Prison Radio
Mumia Abu-Jamal

“The Tears Of Empire.”

It happened with a suddenness that was stunning. The Taliban taking town by town, village by village, province by province until Kabul itself toppled all without virtually firing a shot. The sudden full of the capital caused the falling of alligator tears by the US political class, many of whom demanded that more troops be sent ostensibly to prevent Imperial embarrassment.
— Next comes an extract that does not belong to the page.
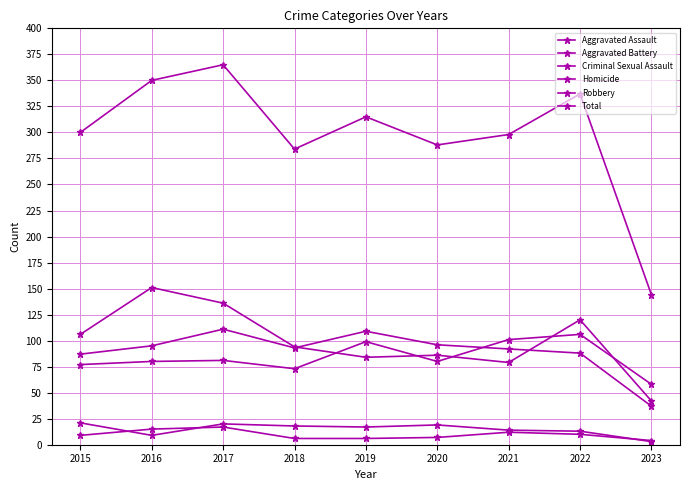

At which label is Homicide closest to 10?

2022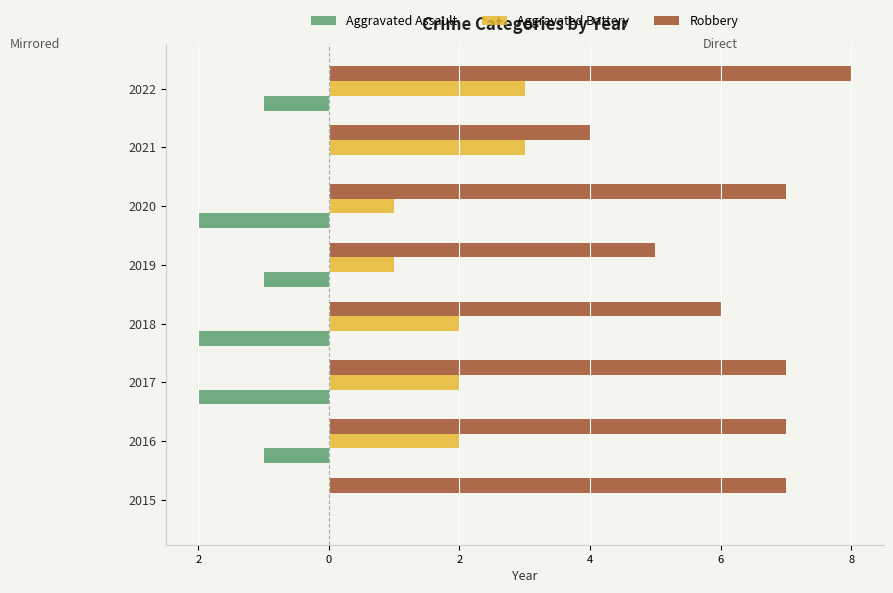

What are all the series names shown in the legend?

Aggravated Assault, Aggravated Battery, Robbery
Forgotten, of course, was the 20 year project that armed, funded, and allegedly trained an army by the Americans. The U.S. trained troops faced with the prospect of fighting the Taliban melted away faster than the ice cream on a summer sidewalk. The Late Palestinian intellectual Edward Said in a 2003 article taught the following lesson:

“Every empire” he wrote, “however tells itself and the world that it is unlike all other empires, that its mission is not to plunder and control, but to educate and liberate. These ideas are by no means shared by the people who inhabit that empire, but that hasn’t prevented the U.S. propaganda and policy apparatus from imposing its imperial perspective on Americans, whose sources of information about Arabs and Islam or woefully inadequate,” the late scholar Edward Said.

When the Afghanistan War began, it was called Operation Enduring Freedom.

When the Iraq war began several years later, it was called Operation Iraqi Freedom.

You can call it what you will, but is either nation freer? And what endures after decades of war besides immense loss?